Tesla K40 1TB RAM problem

Hello, I have a custom server that I built with 3 Tesla K40’s for some high-intensity simulation processing. The system blue screen’s anytime I have the full 1TB of RAM installed, I have determined this to be the fault of the K40’s driver.

The problem is that the system is a quad-channel system. If I remove a stick of RAM, and bring the system down to 960G of RAM, the system performance degrades to a single-channel configuration, which hinders performance noticeably (about 20%). I can bring the system down to 512G of RAM and everything runs optimally, but then I can’t run the larger simulations that need the 1TB of memory space, which is what I built the system for, and 20% doesn’t seem like much but in this instance, it is a measure of days, and some of these simulations are time-critical.

I was wondering if there was an environment variable (or something like it) within the K40 that I could manually set to only give it access to 960G of the system RAM? That way I could have the full 1TB plugged into the system, and the motherboard/processors would still operate under the quad-channel configuration and the system wouldn’t blue screen due to the NVidia driver limitation.

Any assistance would be appreciated, thanks in advance!

Have you thought about trying Linux instead?

[s]If you have not done so yet, I would highly recommend reporting this as a bug to NVIDIA. Even companies the size of NVIDIA do not routinely have Windows systems with 1 TB of system memory sitting around in their QA departments (or anywhere for that matter).

I am curious how you determined conclusively that the GPU driver is at fault. It seems possible for a TCC driver to cause a system panic, but I would have considered an OS component a more likely source of that, or instability of the hardware.[/s]

It’s not (primarily) a windows or linux issue. It’s a limitation of the K40 and all pre-pascal GPUs that have a 40-bit TLB map (and, to some extent, system BIOS dependent).

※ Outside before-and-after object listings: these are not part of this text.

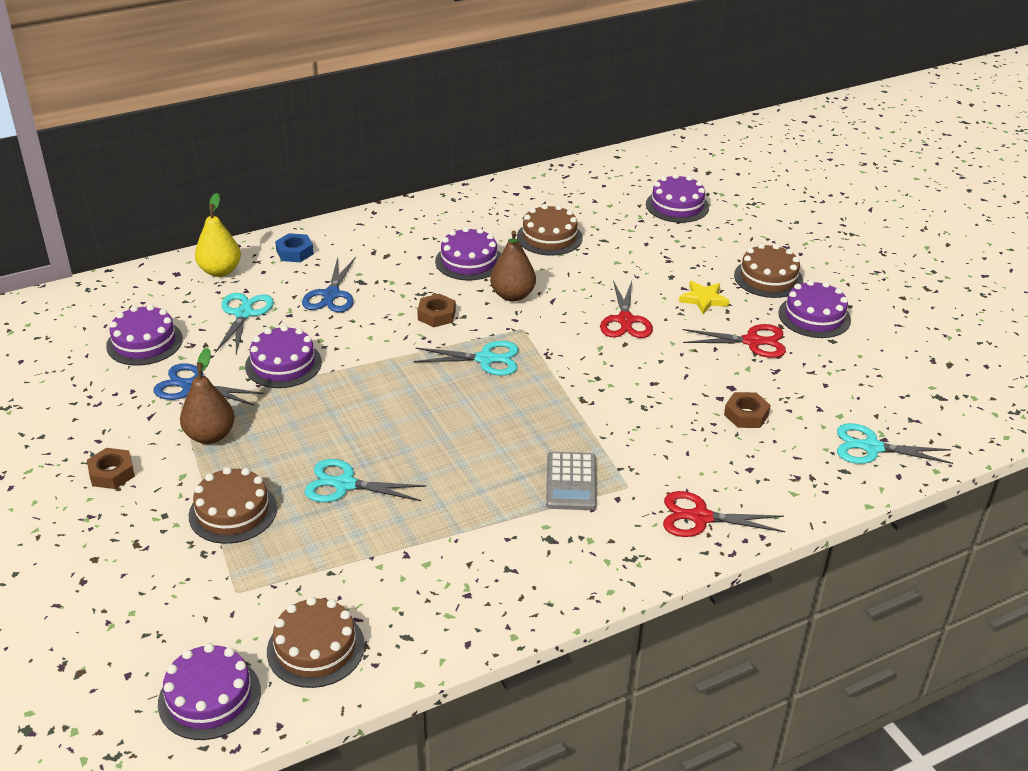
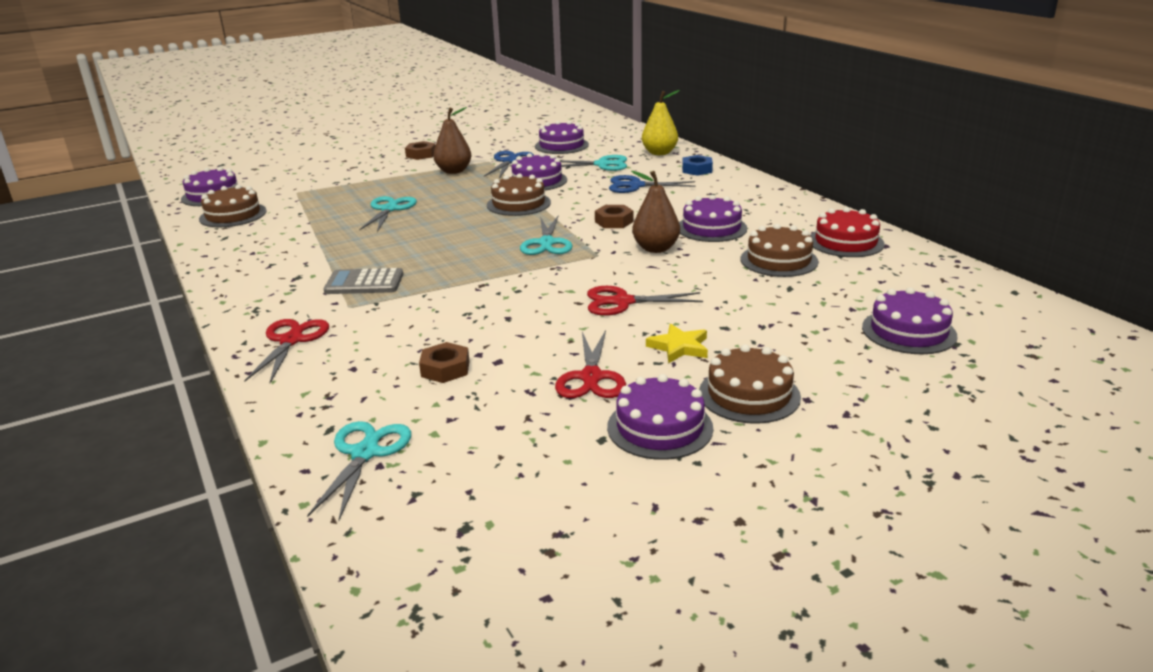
camera: 90 degrees right, 10 degrees down
brown cake [189,467,277,544] -> brown cake moved to [487,173,551,216]
none -> red cake [810,207,885,257]

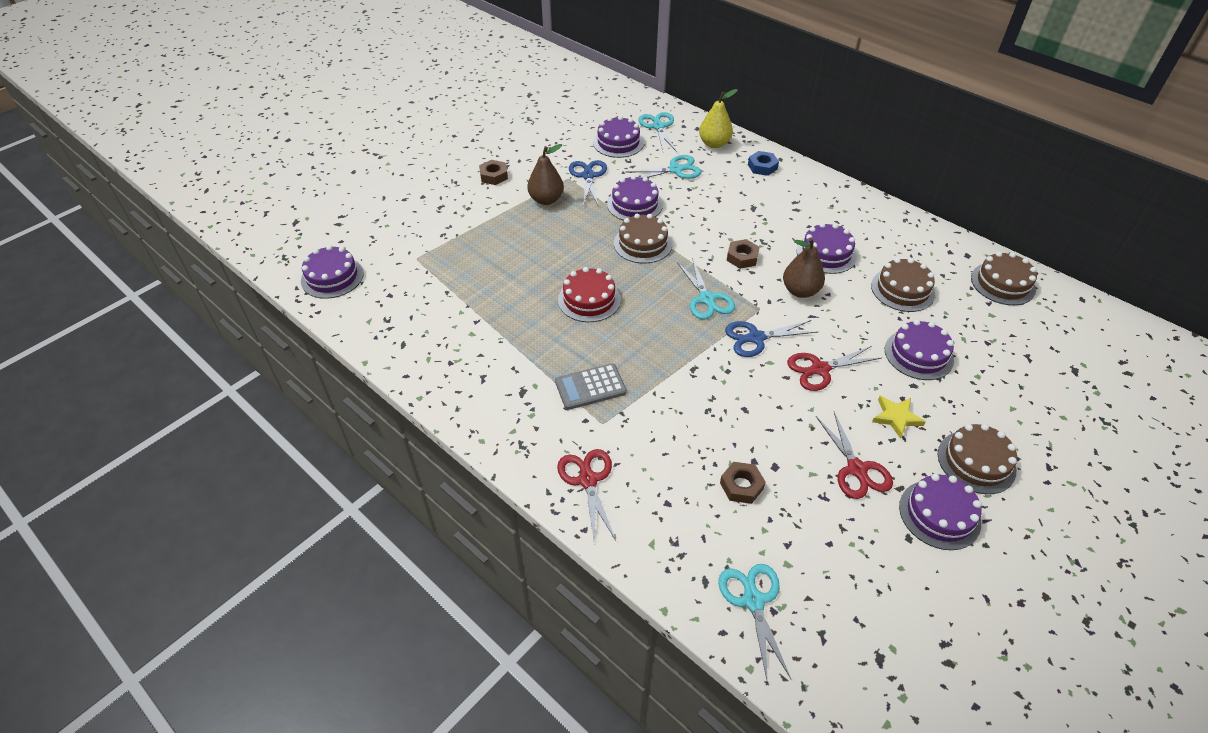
camera: 20 degrees left, 20 degrees up
brown cake [199,185,267,227] -> brown cake moved to [971,252,1037,305]
turquoise scissors [359,196,417,232] -> turquoise scissors moved to [638,112,677,152]
blue scissors [609,175,696,193] -> blue scissors moved to [725,320,818,357]
red cake [810,207,885,257] -> red cake moved to [558,267,621,322]
purple cake [862,287,957,354] -> purple cake moved to [885,320,954,380]

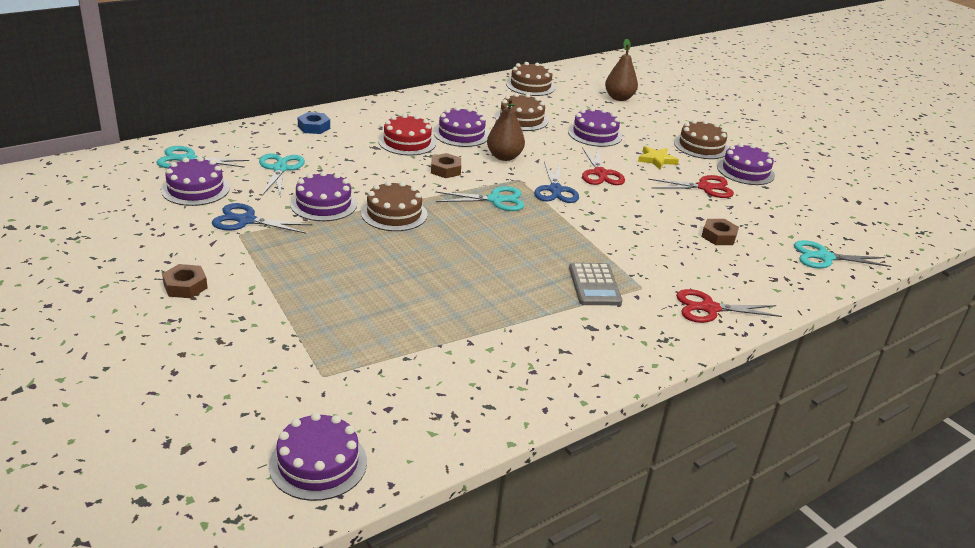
camera: 80 degrees left, 15 degrees down
brown pear [527,144,564,205] -> brown pear moved to [605,39,638,101]
red cake [558,267,621,322] -> red cake moved to [378,114,436,156]
yellow pear [699,89,738,148] -> none

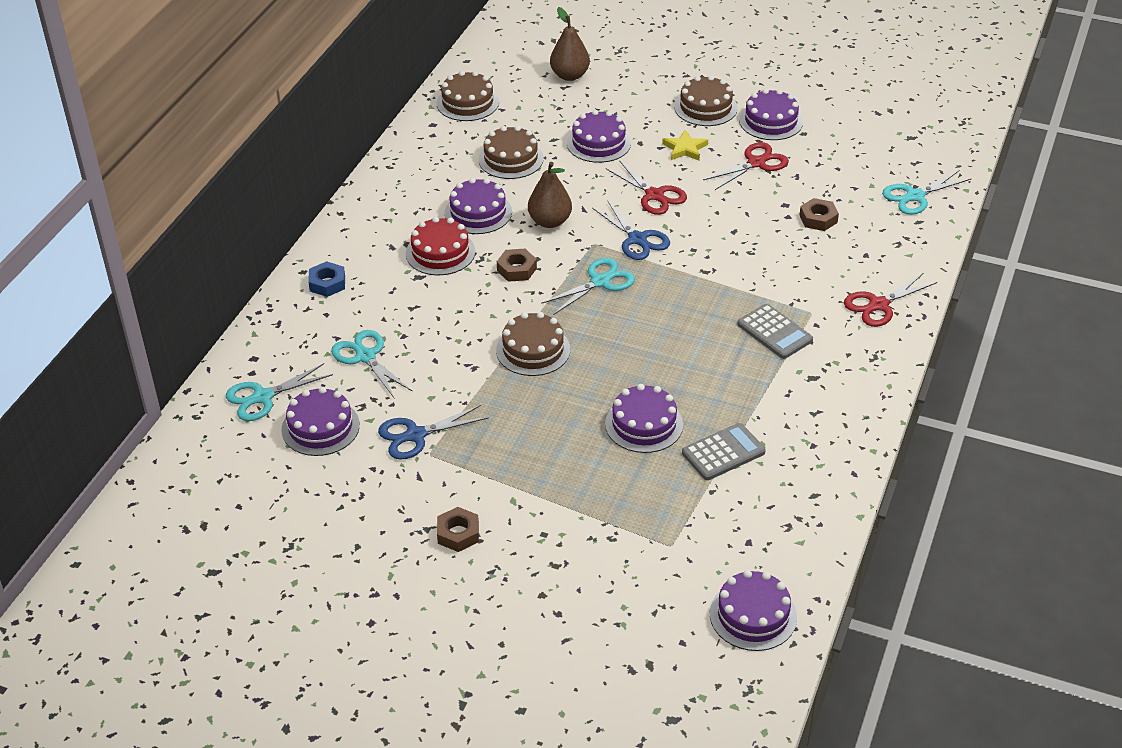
camera: 30 degrees left, 10 degrees up
purple cake [290,171,357,221] -> purple cake moved to [605,384,683,453]
none -> grey calculator [682,423,766,480]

You’ll be limited to 1TB of memory (or 512GB for Fermi GPUs, not in view here), and that is only achievable in special situations. For most typical situations and the way most server BIOSes work, you are limited to less than 1TB. Here’s some indication for this issue:

[url]https://us.download.nvidia.com/XFree86/Linux-x86/331.20/README/addressingcapabilities.html[/url]

AFAIK there are no environment variables that can work around this or modify it. It’s a function of where the system assigns resources that the K40 needs, above or below the 1 TB barrier. You may be able to find some system BIOS entries that affect mapping, and/or OS config parameters, and it may be worth a try, but I’ve not personally worked thru the process.

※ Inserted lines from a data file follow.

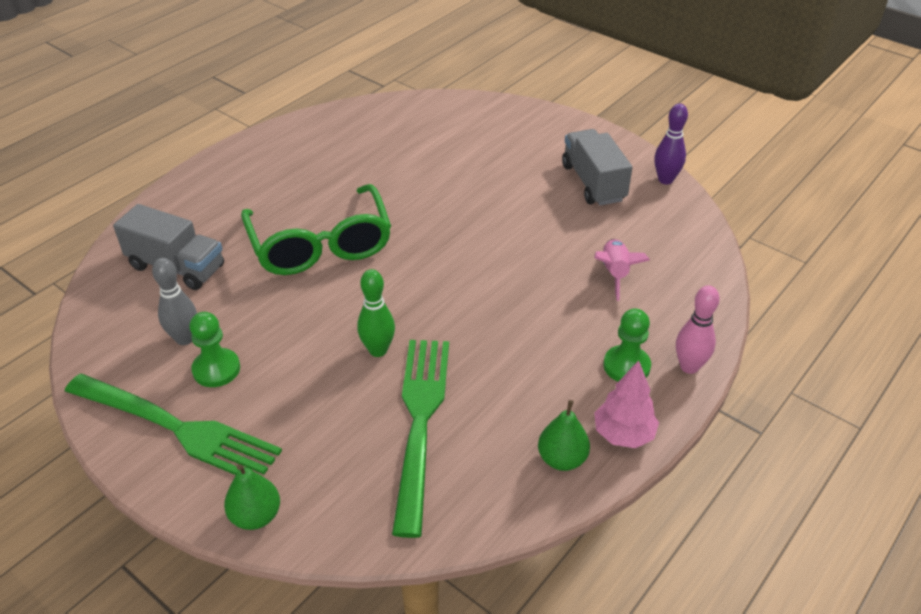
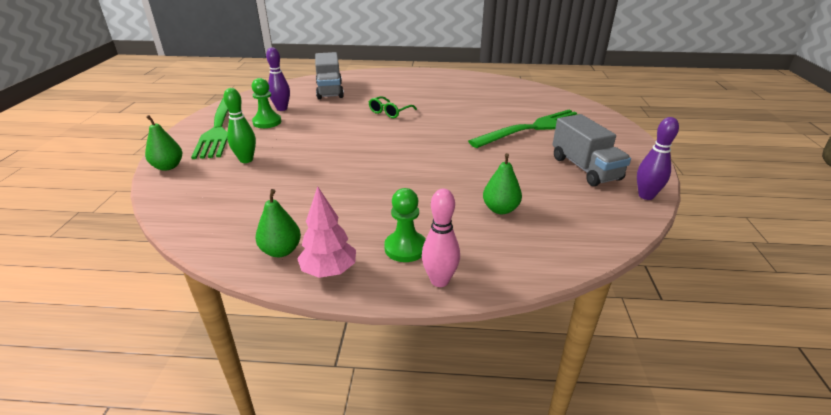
camera: 55 degrees right, 10 degrees down
grey bowling pin [152,258,197,345] -> purple bowling pin [266,47,290,111]
green glasses [241,184,391,275] -> green glasses [369,96,417,118], size x0.45
green bowling pin [357,269,395,357] -> green bowling pin moved to [224,88,256,163]
green fork [392,340,449,538] -> green fork moved to [468,109,578,148]
grey truck [562,129,633,206] -> grey truck turned 120 degrees clockwise [552,114,631,186]
pink rocket [595,239,650,301] -> green pear [483,153,522,214]

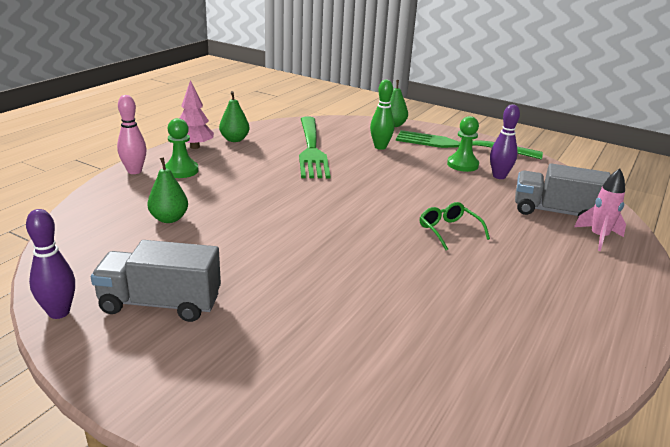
camera: 115 degrees right, 5 degrees down
green fork [468,109,578,148] -> green fork moved to [299,116,330,178]
none -> pink rocket [574,168,626,251]

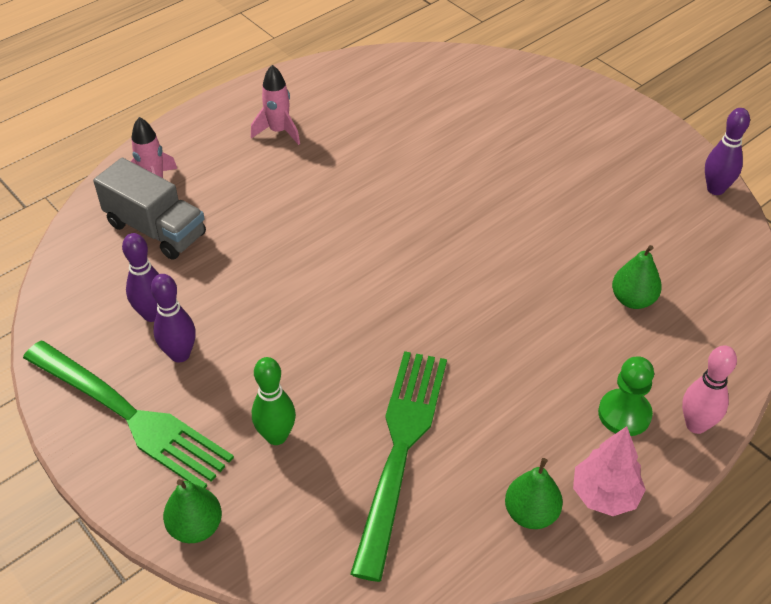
camera: 160 degrees left, 20 degrees up
grey truck [91,240,221,322] -> none
green glasses [420,202,490,250] -> none
green pawn [447,116,479,172] -> purple bowling pin [151,274,196,363]
none -> pink rocket [251,65,300,145]

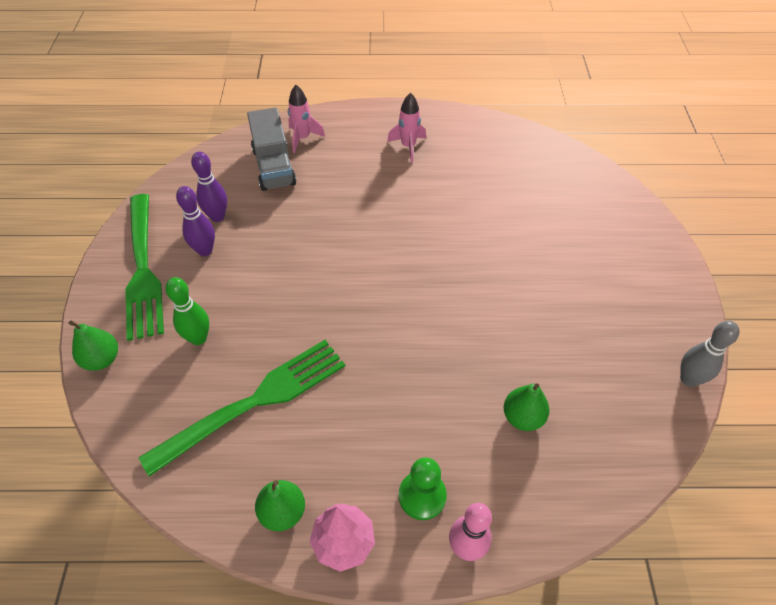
camera: 40 degrees right, 5 degrees up
purple bowling pin [705,108,750,195] -> grey bowling pin [680,321,740,387]

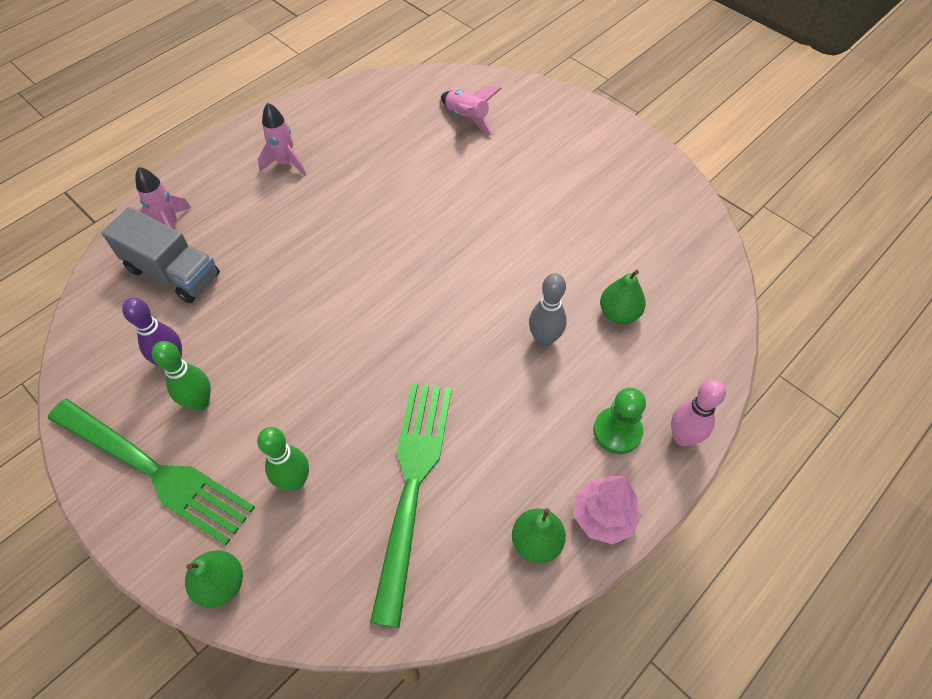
camera: 45 degrees left, 5 degrees up
purple bowling pin [176,186,215,256] -> green bowling pin [152,341,211,411]
grey bowling pin [680,321,740,387] -> grey bowling pin moved to [529,273,567,347]
none -> pink rocket [441,86,502,136]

Pascal (and future) GPUs should not have this limitation. They have something like 49bits of TLB map range:

[url]https://devblogs.nvidia.com/parallelforall/inside-pascal/[/url]

"GP100 extends GPU addressing capabilities to enable 49-bit (512 TB) virtual memory addressing (note that GP100 also supports 47-bit (128 TB) physical memory addressing). "

Thanks for the input everyone, Linux isn’t an option but it’s not a Windows issue. The K40 driver limitation is known by NVidia.

Thx TxBob, yes the P100’s are the end solution to my issue but I have a great number of sims that need to run between now and when I get funding for a new $60,000 server, so I was hoping there was a stop-gap measure I could institute in the mean time. The open-source community is usually better at these things than the direct company, so here I am. lol.

Are there steps you can take in the configuration of your simulation software to reduce memory footprint? Most sophisticated simulation environments I have seen come with myriad configuration switches covering all kind of potential tradeoffs, memory footprint often being one of them (not many people have a 1 TB system at their disposal).